Find the line with "Insulin, 2: 260 -> 181". Repeat it and each line after it, exactly, down to the end of the records below.

■ **Task material**
===

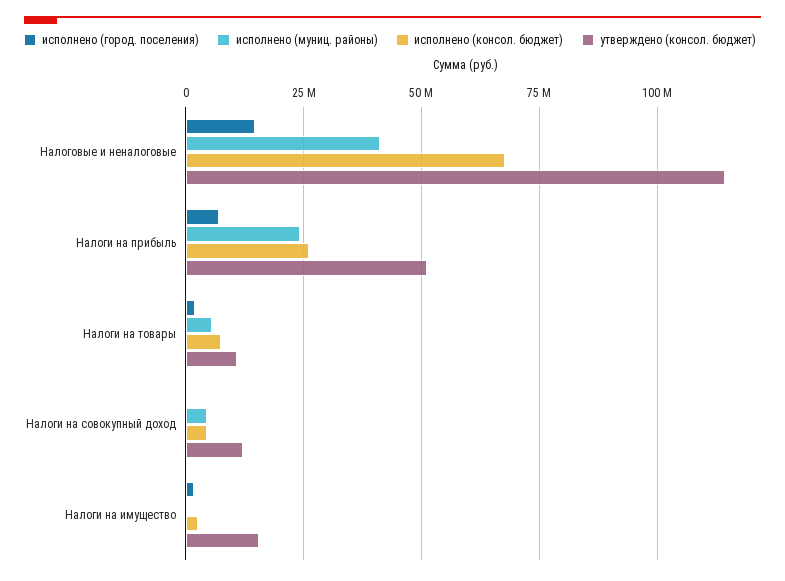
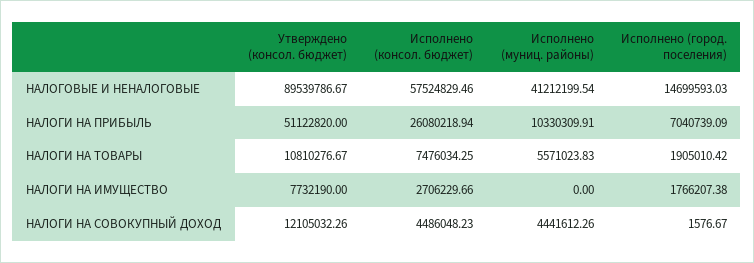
исполнено (консол. бюджет), Налоговые и неналоговые: 67500000 -> 57524829.46
утверждено (консол. бюджет), Налоговые и неналоговые: 115000000 -> 89539786.67
исполнено (муниц. районы), Налоги на прибыль: 25000000 -> 10330309.91
утверждено (консол. бюджет), Налоги на имущество: 15000000 -> 7732190

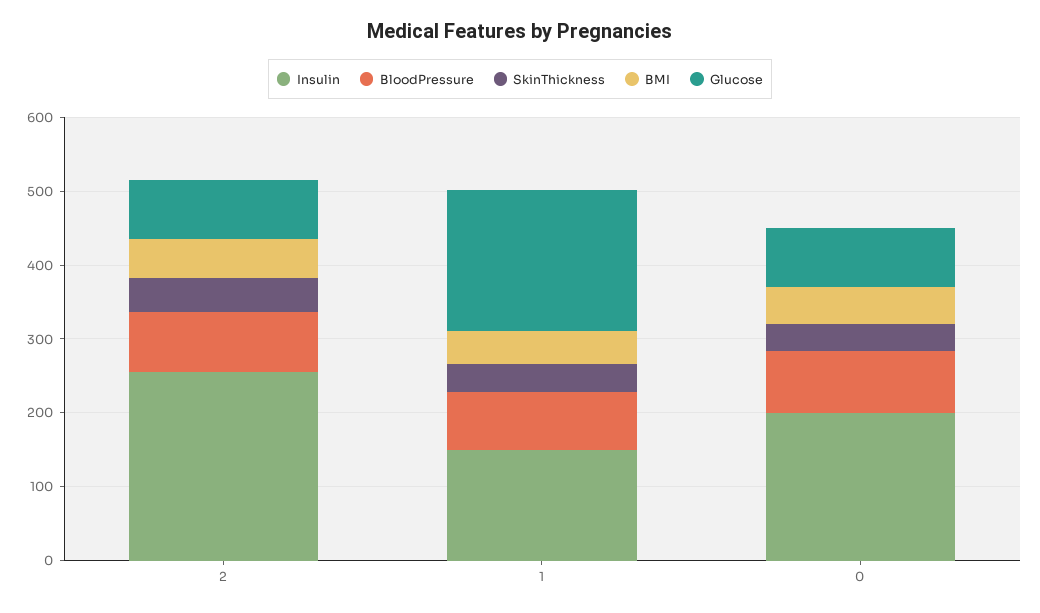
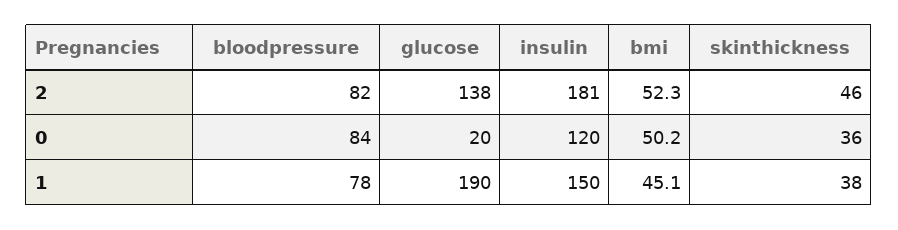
Insulin, 2: 260 -> 181
Glucose, 2: 80 -> 138
Insulin, 0: 200 -> 120
Glucose, 0: 80 -> 20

===

■ **Reply to the task**
Insulin, 2: 260 -> 181
Glucose, 2: 80 -> 138
Insulin, 0: 200 -> 120
Glucose, 0: 80 -> 20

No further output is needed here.